Action item: From the data below, return the exact lines starting at the line containing "camera: 25 degrees right, 5 degrees up" and ending at the line containing "colour | bottle", both included, and nothing else.

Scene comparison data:
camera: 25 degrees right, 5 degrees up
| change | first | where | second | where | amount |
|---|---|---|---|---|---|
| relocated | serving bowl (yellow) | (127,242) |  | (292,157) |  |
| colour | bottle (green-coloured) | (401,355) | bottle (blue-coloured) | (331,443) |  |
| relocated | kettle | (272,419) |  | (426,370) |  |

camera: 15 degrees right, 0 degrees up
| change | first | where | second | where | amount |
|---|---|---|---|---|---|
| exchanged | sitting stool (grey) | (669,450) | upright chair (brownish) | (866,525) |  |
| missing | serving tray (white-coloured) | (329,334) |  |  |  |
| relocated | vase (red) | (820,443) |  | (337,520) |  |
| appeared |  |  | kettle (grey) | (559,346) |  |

==

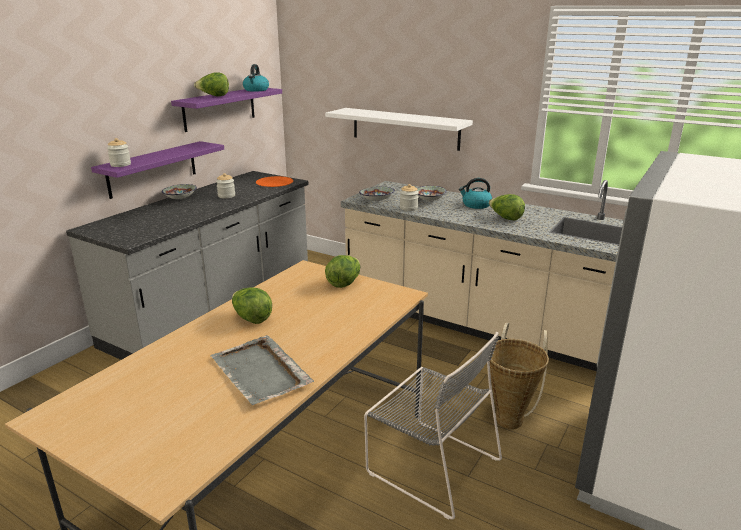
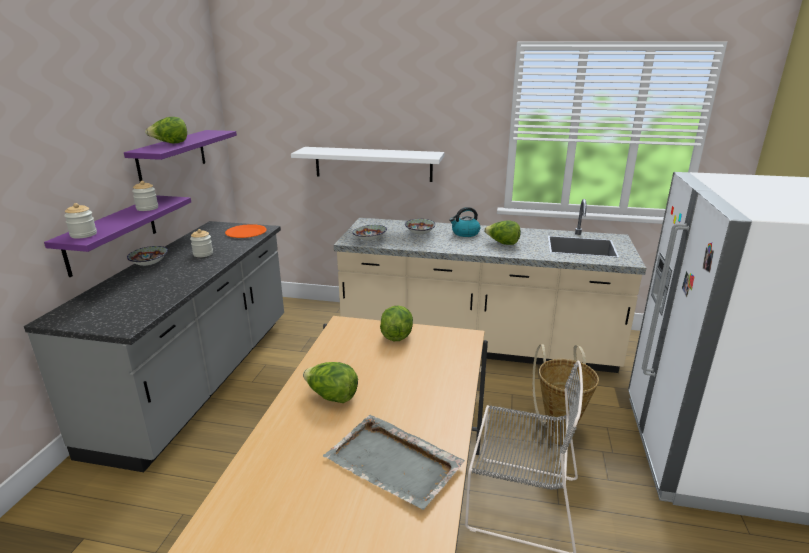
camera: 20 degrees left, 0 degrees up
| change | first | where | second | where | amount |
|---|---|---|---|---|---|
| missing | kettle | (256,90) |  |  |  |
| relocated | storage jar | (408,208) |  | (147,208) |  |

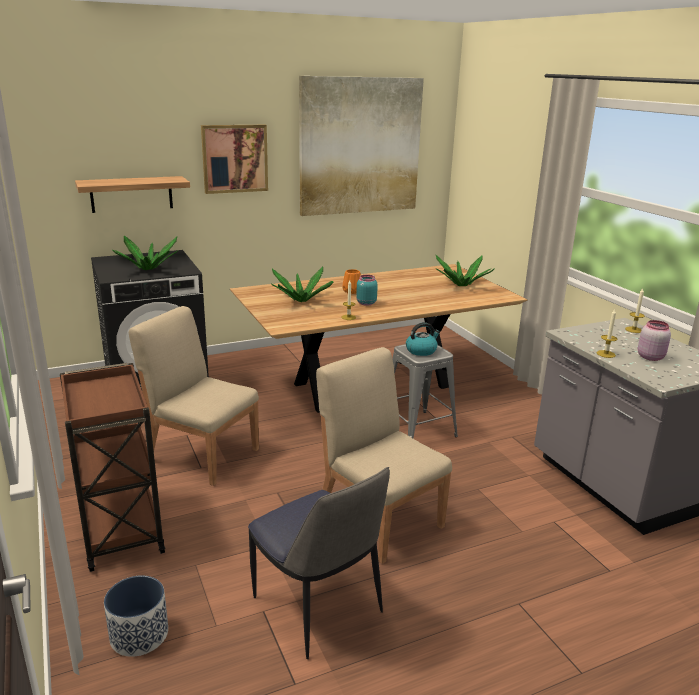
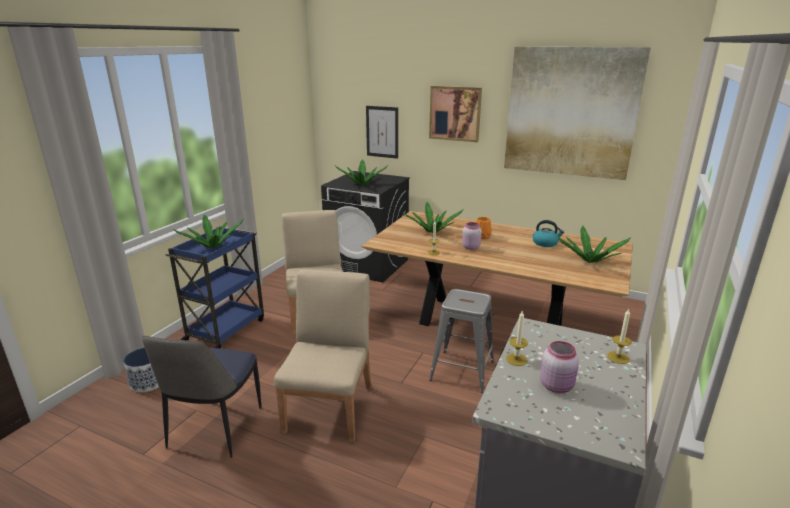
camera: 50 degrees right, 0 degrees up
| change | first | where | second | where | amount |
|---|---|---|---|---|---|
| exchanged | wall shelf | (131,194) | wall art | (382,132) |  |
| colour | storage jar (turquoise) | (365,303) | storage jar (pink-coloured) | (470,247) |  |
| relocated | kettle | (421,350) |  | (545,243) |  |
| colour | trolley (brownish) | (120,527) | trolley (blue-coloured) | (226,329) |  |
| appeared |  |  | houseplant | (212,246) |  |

Response to this exercise:
camera: 25 degrees right, 5 degrees up
| change | first | where | second | where | amount |
|---|---|---|---|---|---|
| relocated | serving bowl (yellow) | (127,242) |  | (292,157) |  |
| colour | bottle (green-coloured) | (401,355) | bottle (blue-coloured) | (331,443) |  |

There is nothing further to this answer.